For this question, one can assume that the simplicial sets come from oriented simplicial complexes (you can assume the orientation induces an orientation on the geometric realization).
A morphism from a simplicial $X$ set into a groupoid $G$ is determined by the restriction of the morphism to the 2-skeleton of $X.$ In addition, a morphism $$f:\Delta^2\to G$$ is determined by $$f:\Lambda_i^2\to G,$$ for any $0\le i\le 2.$ This means that a morphism from the standard 2 simplex to $G$ is determined by the morphism on any horn of the standard 2 simplex, which is a one dimensional simplicial complex. Is something like this true if we replace $\Delta^2$ by any other simplicial complex? That is, given a simplicial complex $X,$ is there a one dimensional subsimplicial complex $Y\subset X$ such that $$\text{Hom}(X,G)=\text{Hom}(Y,G)?$$
In certain examples I can find such a $Y$ by deleting enough edges. My idea was to use the ordering to choose which edges to delete, but I'm not sure if this works in general.

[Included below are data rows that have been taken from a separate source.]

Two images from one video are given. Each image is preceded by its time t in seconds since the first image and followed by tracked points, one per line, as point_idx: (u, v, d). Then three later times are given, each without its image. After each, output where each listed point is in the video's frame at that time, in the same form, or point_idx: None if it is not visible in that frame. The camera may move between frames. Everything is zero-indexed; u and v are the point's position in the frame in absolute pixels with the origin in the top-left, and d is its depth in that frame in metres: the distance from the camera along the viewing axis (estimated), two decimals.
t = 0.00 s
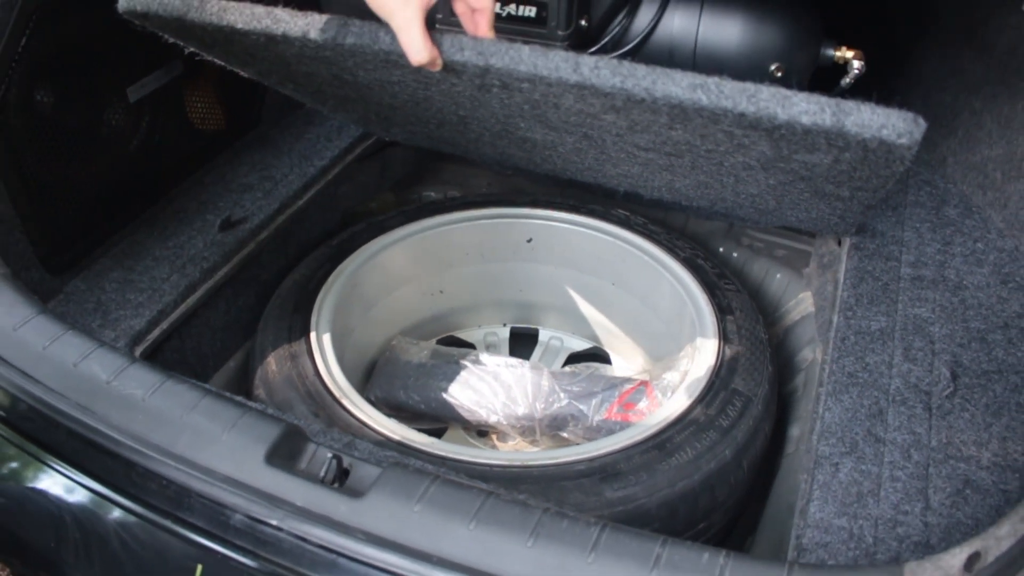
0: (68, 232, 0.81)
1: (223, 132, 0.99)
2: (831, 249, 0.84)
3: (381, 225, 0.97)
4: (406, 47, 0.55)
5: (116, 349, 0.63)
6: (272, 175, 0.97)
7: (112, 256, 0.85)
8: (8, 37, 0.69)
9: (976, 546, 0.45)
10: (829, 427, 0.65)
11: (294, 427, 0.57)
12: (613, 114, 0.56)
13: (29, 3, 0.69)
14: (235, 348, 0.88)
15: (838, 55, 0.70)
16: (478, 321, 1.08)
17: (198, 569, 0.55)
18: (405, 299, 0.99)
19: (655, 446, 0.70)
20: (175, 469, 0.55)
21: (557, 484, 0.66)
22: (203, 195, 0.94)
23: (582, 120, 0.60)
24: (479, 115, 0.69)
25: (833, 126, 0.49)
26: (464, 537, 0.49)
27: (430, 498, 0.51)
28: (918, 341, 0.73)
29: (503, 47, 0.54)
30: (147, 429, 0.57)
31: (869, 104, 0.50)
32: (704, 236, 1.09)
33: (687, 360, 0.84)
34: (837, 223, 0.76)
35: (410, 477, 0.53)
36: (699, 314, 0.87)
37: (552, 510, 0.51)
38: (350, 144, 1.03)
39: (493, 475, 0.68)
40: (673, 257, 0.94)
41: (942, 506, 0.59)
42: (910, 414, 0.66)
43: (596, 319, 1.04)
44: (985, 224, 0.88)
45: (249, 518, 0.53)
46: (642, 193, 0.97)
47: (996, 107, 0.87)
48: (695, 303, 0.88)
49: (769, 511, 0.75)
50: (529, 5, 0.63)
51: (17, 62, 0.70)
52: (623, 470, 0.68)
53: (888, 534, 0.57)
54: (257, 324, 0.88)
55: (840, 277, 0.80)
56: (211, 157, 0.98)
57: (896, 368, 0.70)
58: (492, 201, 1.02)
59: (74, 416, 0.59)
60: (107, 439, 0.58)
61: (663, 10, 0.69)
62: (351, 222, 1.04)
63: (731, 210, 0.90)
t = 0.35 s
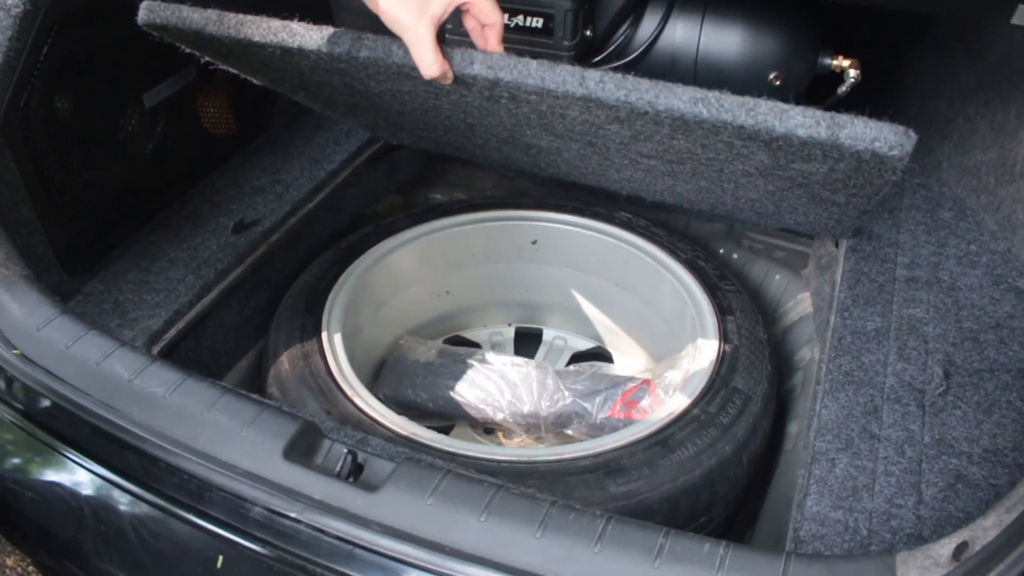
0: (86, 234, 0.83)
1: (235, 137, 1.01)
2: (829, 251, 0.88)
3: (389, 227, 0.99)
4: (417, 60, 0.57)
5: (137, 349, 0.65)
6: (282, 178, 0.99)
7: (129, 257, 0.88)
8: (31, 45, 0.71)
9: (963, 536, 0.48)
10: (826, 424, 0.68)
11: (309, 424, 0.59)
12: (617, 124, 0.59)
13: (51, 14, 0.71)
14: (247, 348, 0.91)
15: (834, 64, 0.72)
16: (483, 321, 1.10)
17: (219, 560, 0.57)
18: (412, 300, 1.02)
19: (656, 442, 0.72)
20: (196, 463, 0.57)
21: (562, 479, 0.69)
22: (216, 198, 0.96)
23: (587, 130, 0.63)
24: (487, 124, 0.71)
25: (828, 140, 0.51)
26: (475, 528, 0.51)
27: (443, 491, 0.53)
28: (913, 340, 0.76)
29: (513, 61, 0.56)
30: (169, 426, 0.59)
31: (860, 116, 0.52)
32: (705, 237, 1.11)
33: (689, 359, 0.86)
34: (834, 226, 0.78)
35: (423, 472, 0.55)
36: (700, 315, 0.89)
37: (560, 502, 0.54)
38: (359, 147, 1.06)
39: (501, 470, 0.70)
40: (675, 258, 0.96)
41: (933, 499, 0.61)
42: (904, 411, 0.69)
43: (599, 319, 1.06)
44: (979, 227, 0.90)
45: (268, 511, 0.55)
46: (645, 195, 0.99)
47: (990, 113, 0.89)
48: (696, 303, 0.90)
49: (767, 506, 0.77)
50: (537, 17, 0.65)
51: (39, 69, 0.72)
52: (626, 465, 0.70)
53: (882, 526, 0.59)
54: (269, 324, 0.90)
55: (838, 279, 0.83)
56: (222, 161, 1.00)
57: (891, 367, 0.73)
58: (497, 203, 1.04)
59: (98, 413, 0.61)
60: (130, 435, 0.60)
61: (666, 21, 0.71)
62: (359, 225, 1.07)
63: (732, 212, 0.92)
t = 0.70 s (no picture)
0: (107, 234, 0.86)
1: (249, 140, 1.04)
2: (826, 251, 0.92)
3: (398, 228, 1.03)
4: (429, 78, 0.59)
5: (161, 345, 0.68)
6: (296, 180, 1.02)
7: (148, 257, 0.91)
8: (57, 54, 0.74)
9: (947, 522, 0.50)
10: (821, 419, 0.71)
11: (327, 417, 0.62)
12: (620, 138, 0.61)
13: (78, 23, 0.74)
14: (261, 345, 0.94)
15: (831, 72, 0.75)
16: (490, 320, 1.13)
17: (242, 546, 0.59)
18: (421, 299, 1.04)
19: (658, 436, 0.75)
20: (220, 454, 0.60)
21: (569, 471, 0.72)
22: (231, 200, 0.99)
23: (590, 142, 0.65)
24: (494, 134, 0.74)
25: (819, 156, 0.54)
26: (487, 515, 0.54)
27: (456, 480, 0.57)
28: (905, 339, 0.78)
29: (519, 78, 0.58)
30: (193, 418, 0.62)
31: (850, 133, 0.55)
32: (707, 238, 1.14)
33: (690, 356, 0.89)
34: (830, 228, 0.81)
35: (436, 462, 0.58)
36: (701, 315, 0.91)
37: (567, 491, 0.57)
38: (369, 151, 1.09)
39: (509, 461, 0.73)
40: (676, 258, 0.99)
41: (924, 491, 0.64)
42: (896, 406, 0.71)
43: (602, 319, 1.09)
44: (972, 229, 0.92)
45: (289, 499, 0.58)
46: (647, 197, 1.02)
47: (983, 119, 0.92)
48: (696, 303, 0.93)
49: (764, 498, 0.80)
50: (544, 29, 0.68)
51: (65, 77, 0.75)
52: (629, 458, 0.73)
53: (874, 516, 0.62)
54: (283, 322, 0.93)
55: (834, 279, 0.86)
56: (237, 163, 1.03)
57: (884, 364, 0.76)
58: (504, 205, 1.07)
59: (125, 406, 0.64)
60: (156, 427, 0.63)
61: (668, 32, 0.73)
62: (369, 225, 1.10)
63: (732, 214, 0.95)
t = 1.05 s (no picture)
0: (119, 234, 0.89)
1: (256, 143, 1.07)
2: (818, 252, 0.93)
3: (400, 229, 1.05)
4: (426, 99, 0.63)
5: (173, 341, 0.71)
6: (302, 182, 1.06)
7: (158, 256, 0.94)
8: (73, 60, 0.76)
9: (919, 509, 0.53)
10: (807, 414, 0.74)
11: (332, 410, 0.65)
12: (610, 155, 0.64)
13: (94, 30, 0.76)
14: (267, 342, 0.97)
15: (817, 80, 0.77)
16: (490, 319, 1.16)
17: (251, 531, 0.63)
18: (423, 298, 1.08)
19: (650, 430, 0.78)
20: (229, 444, 0.63)
21: (564, 463, 0.74)
22: (239, 201, 1.02)
23: (582, 156, 0.68)
24: (490, 144, 0.77)
25: (794, 175, 0.56)
26: (483, 502, 0.57)
27: (454, 469, 0.60)
28: (890, 338, 0.81)
29: (512, 100, 0.61)
30: (205, 411, 0.65)
31: (825, 155, 0.57)
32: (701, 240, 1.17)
33: (683, 353, 0.92)
34: (817, 231, 0.84)
35: (435, 453, 0.61)
36: (693, 315, 0.94)
37: (560, 481, 0.60)
38: (373, 154, 1.12)
39: (507, 453, 0.76)
40: (669, 258, 1.01)
41: (903, 482, 0.66)
42: (879, 402, 0.74)
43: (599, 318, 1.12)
44: (958, 231, 0.96)
45: (296, 487, 0.61)
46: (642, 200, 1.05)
47: (969, 123, 0.94)
48: (689, 302, 0.96)
49: (753, 491, 0.83)
50: (540, 39, 0.72)
51: (81, 82, 0.78)
52: (622, 451, 0.76)
53: (854, 506, 0.64)
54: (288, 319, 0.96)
55: (823, 280, 0.89)
56: (244, 166, 1.06)
57: (869, 362, 0.78)
58: (503, 206, 1.10)
59: (138, 399, 0.67)
60: (169, 419, 0.66)
61: (660, 41, 0.76)
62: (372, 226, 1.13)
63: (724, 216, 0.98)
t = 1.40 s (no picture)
0: (132, 254, 0.93)
1: (262, 167, 1.11)
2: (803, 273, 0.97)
3: (401, 250, 1.09)
4: (424, 131, 0.67)
5: (182, 357, 0.74)
6: (306, 206, 1.10)
7: (168, 276, 0.97)
8: (90, 89, 0.81)
9: (887, 516, 0.56)
10: (790, 428, 0.76)
11: (333, 423, 0.68)
12: (600, 185, 0.68)
13: (109, 59, 0.81)
14: (272, 359, 1.00)
15: (798, 109, 0.81)
16: (488, 337, 1.19)
17: (255, 540, 0.65)
18: (423, 318, 1.11)
19: (639, 444, 0.81)
20: (235, 454, 0.66)
21: (556, 476, 0.77)
22: (246, 223, 1.06)
23: (572, 184, 0.72)
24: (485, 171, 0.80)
25: (769, 204, 0.59)
26: (476, 510, 0.60)
27: (449, 480, 0.63)
28: (871, 355, 0.84)
29: (505, 132, 0.66)
30: (213, 423, 0.68)
31: (799, 183, 0.60)
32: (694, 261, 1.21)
33: (673, 370, 0.95)
34: (801, 252, 0.87)
35: (430, 465, 0.64)
36: (684, 334, 0.97)
37: (548, 491, 0.62)
38: (375, 177, 1.16)
39: (502, 466, 0.79)
40: (660, 279, 1.04)
41: (880, 494, 0.69)
42: (860, 417, 0.77)
43: (594, 337, 1.15)
44: (940, 252, 0.99)
45: (299, 496, 0.64)
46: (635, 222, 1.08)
47: (948, 147, 0.97)
48: (680, 321, 0.99)
49: (740, 504, 0.86)
50: (534, 70, 0.76)
51: (96, 110, 0.82)
52: (611, 465, 0.79)
53: (833, 516, 0.67)
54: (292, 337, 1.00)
55: (808, 299, 0.93)
56: (251, 189, 1.11)
57: (850, 378, 0.81)
58: (500, 228, 1.14)
59: (150, 411, 0.70)
60: (177, 431, 0.69)
61: (648, 71, 0.80)
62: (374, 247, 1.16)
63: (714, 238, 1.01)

There is a universal groupoid that every simplicial set maps to: its fundamental groupoid. To be precise, if $X$ is a simplicial set, consider the groupoid $\pi_{\leq 1}(X)$ whose objects are the vertices of $X$ and whose morphisms are homotopy classes of paths between them in the geometric realization. There is an obvious map $X\to\pi_{\leq 1}(X)$ and every map from $X$ to a groupoid factors uniquely through this map, the edges of $X$ generate $\pi_{\leq 1}(X)$ as a groupoid and homotopic paths formed by sequences of edges become equal under any map to a groupoid.
So, identifying $\operatorname{Hom}(X,G)$ with $\operatorname{Hom}(\pi_{\leq 1}(X),G)$, you are equivalently asking for a $1$-dimensional $Y\subseteq X$ such that $\pi_{\leq 1}(Y)=\pi_{\leq 1}(X)$. Since the fundamental group of a graph is always free, this is impossible unless the fundamental group of $X$ at each basepoint is free.

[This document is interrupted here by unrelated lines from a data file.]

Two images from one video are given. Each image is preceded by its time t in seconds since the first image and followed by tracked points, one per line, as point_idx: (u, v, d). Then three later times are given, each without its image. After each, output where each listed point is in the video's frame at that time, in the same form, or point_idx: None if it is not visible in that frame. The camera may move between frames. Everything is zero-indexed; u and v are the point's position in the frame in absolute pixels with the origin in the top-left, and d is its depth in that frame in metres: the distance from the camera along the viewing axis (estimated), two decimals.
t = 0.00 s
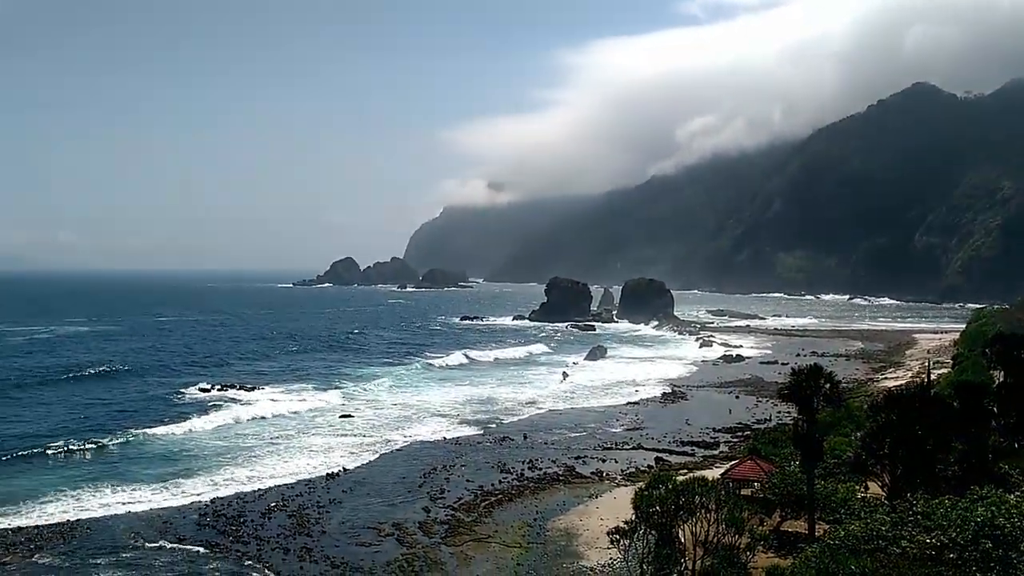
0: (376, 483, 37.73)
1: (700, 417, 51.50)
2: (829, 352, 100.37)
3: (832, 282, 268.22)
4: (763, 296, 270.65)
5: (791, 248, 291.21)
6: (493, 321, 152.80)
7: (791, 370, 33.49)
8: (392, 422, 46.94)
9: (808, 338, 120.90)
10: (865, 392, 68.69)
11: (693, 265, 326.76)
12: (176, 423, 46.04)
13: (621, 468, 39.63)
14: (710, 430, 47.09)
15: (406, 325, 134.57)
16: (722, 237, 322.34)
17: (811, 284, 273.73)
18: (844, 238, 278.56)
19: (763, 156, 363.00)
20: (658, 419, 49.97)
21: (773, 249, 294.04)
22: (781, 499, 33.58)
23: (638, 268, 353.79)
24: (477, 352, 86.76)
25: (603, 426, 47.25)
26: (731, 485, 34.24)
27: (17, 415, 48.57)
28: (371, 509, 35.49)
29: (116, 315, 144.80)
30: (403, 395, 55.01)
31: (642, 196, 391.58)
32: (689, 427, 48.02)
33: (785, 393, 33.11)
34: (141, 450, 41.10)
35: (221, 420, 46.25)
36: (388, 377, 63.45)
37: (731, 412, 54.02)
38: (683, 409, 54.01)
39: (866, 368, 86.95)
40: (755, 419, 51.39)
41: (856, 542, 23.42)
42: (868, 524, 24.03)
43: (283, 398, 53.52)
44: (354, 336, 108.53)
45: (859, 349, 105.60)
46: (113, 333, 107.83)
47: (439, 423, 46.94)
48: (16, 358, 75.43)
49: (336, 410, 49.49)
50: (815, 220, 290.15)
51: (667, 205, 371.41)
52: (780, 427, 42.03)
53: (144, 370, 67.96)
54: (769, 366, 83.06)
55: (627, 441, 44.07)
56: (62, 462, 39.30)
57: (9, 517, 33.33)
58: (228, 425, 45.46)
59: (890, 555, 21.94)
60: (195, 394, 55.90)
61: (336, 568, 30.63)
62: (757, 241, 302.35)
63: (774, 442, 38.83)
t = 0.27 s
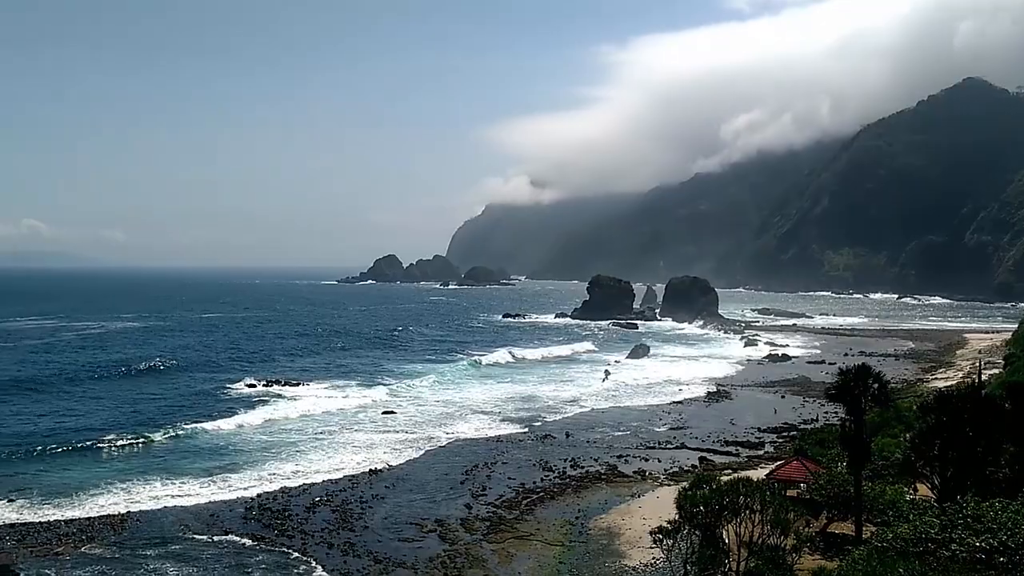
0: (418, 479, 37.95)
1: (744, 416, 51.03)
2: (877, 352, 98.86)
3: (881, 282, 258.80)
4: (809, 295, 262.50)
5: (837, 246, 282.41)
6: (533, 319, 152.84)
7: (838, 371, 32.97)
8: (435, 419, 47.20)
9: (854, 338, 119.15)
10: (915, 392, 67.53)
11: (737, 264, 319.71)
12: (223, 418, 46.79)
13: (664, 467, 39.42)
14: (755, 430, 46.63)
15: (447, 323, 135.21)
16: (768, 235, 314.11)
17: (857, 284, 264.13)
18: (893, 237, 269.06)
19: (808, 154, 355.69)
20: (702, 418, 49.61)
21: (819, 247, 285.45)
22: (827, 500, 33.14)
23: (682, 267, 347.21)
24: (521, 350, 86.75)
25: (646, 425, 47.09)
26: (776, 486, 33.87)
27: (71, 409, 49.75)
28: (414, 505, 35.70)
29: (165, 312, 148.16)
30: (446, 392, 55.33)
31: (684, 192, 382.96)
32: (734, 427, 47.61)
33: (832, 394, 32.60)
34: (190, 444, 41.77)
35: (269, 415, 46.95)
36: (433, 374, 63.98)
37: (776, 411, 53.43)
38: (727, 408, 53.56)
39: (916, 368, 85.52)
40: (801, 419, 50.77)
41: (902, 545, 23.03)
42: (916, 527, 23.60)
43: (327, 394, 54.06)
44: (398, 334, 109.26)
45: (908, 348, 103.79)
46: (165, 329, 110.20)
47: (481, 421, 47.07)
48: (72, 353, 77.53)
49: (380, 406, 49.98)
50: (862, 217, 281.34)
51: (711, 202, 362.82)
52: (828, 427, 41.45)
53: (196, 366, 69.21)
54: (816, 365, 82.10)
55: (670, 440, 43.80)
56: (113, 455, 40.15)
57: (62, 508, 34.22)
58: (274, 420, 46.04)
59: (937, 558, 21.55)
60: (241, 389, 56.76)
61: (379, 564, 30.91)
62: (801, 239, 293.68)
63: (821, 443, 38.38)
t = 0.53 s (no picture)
0: (481, 476, 38.10)
1: (813, 418, 50.20)
2: (952, 353, 96.04)
3: (959, 282, 236.08)
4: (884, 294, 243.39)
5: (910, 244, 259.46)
6: (597, 317, 152.15)
7: (912, 372, 32.05)
8: (499, 416, 47.42)
9: (927, 338, 115.90)
10: (996, 394, 65.35)
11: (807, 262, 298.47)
12: (293, 413, 47.81)
13: (730, 468, 38.91)
14: (823, 431, 45.88)
15: (507, 319, 135.74)
16: (840, 231, 294.26)
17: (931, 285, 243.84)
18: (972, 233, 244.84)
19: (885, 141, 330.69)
20: (769, 418, 48.98)
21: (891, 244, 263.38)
22: (900, 503, 32.30)
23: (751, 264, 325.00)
24: (588, 349, 86.36)
25: (712, 425, 46.63)
26: (848, 489, 33.17)
27: (149, 402, 51.37)
28: (477, 501, 35.86)
29: (236, 307, 152.72)
30: (511, 389, 55.60)
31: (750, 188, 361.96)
32: (802, 427, 46.87)
33: (906, 395, 31.71)
34: (260, 438, 42.66)
35: (338, 410, 47.80)
36: (498, 371, 64.44)
37: (846, 413, 52.42)
38: (795, 409, 52.75)
39: (995, 370, 82.88)
40: (872, 421, 49.72)
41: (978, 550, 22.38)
42: (996, 533, 22.78)
43: (393, 391, 54.75)
44: (463, 331, 110.04)
45: (986, 350, 100.53)
46: (239, 324, 113.40)
47: (546, 419, 47.08)
48: (151, 347, 80.40)
49: (446, 402, 50.53)
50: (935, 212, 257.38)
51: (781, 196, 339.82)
52: (901, 429, 40.49)
53: (269, 361, 70.84)
54: (888, 366, 80.27)
55: (737, 440, 43.31)
56: (186, 447, 41.35)
57: (138, 497, 35.35)
58: (341, 415, 46.79)
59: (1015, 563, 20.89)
60: (310, 384, 57.88)
61: (443, 559, 31.11)
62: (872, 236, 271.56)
63: (894, 446, 37.48)
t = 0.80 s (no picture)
0: (565, 474, 38.07)
1: (909, 421, 48.63)
2: None
3: None
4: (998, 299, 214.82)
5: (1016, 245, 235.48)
6: (681, 314, 150.18)
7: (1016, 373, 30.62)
8: (584, 414, 47.37)
9: None
10: None
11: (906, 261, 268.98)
12: (381, 409, 48.71)
13: (822, 471, 38.04)
14: (921, 435, 44.40)
15: (586, 317, 135.32)
16: (940, 228, 261.87)
17: None
18: None
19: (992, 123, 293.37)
20: (862, 421, 47.67)
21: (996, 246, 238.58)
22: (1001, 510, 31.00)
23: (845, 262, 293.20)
24: (677, 347, 85.33)
25: (802, 427, 45.70)
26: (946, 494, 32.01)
27: (243, 395, 53.15)
28: (560, 499, 35.80)
29: (324, 304, 157.37)
30: (596, 388, 55.50)
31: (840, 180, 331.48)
32: (897, 431, 45.50)
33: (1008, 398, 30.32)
34: (348, 432, 43.55)
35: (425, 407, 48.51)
36: (584, 370, 64.38)
37: (944, 416, 50.53)
38: (888, 411, 51.18)
39: None
40: (971, 425, 47.85)
41: None
42: None
43: (478, 388, 55.26)
44: (548, 328, 110.19)
45: None
46: (329, 320, 116.49)
47: (631, 418, 46.83)
48: (247, 342, 83.47)
49: (530, 400, 50.79)
50: None
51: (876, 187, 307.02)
52: (1004, 434, 38.87)
53: (360, 357, 72.44)
54: (993, 369, 76.94)
55: (828, 443, 42.33)
56: (275, 439, 42.55)
57: (233, 487, 36.55)
58: (427, 412, 47.49)
59: None
60: (397, 380, 58.98)
61: (527, 555, 31.16)
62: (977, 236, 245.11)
63: (996, 450, 35.97)
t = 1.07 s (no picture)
0: (650, 474, 37.84)
1: (1013, 425, 46.79)
2: None
3: None
4: None
5: None
6: (769, 313, 147.43)
7: None
8: (670, 414, 47.05)
9: None
10: None
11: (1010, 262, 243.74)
12: (467, 405, 49.36)
13: (919, 475, 37.00)
14: None
15: (667, 315, 134.42)
16: None
17: None
18: None
19: None
20: (961, 424, 46.16)
21: None
22: None
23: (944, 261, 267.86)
24: (769, 347, 83.87)
25: (897, 430, 44.58)
26: None
27: (334, 389, 54.33)
28: (646, 499, 35.54)
29: (411, 300, 160.73)
30: (682, 387, 55.12)
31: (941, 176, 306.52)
32: (999, 435, 43.90)
33: None
34: (435, 429, 44.04)
35: (510, 404, 49.00)
36: (671, 368, 64.02)
37: None
38: (989, 415, 49.37)
39: None
40: None
41: None
42: None
43: (563, 386, 55.49)
44: (634, 326, 109.72)
45: None
46: (416, 317, 118.54)
47: (719, 418, 46.30)
48: (337, 337, 85.65)
49: (616, 398, 50.82)
50: None
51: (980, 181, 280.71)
52: None
53: (448, 353, 73.45)
54: None
55: (925, 446, 41.16)
56: (364, 433, 43.44)
57: (323, 479, 37.38)
58: (513, 410, 47.87)
59: None
60: (483, 377, 59.72)
61: (611, 554, 31.02)
62: None
63: None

(I suspect this necessary condition is also sufficient. It would suffice to show that (assuming without loss of generality that $X$ is connected) you can find a $1$-dimensional subcomplex for which the inclusion induces an isomorphism on fundamental groups, since then you can extend that $1$-dimensional subcomplex to include every vertex without changing the fundamental group by adding edges one by one, as in the construction of a spanning tree.)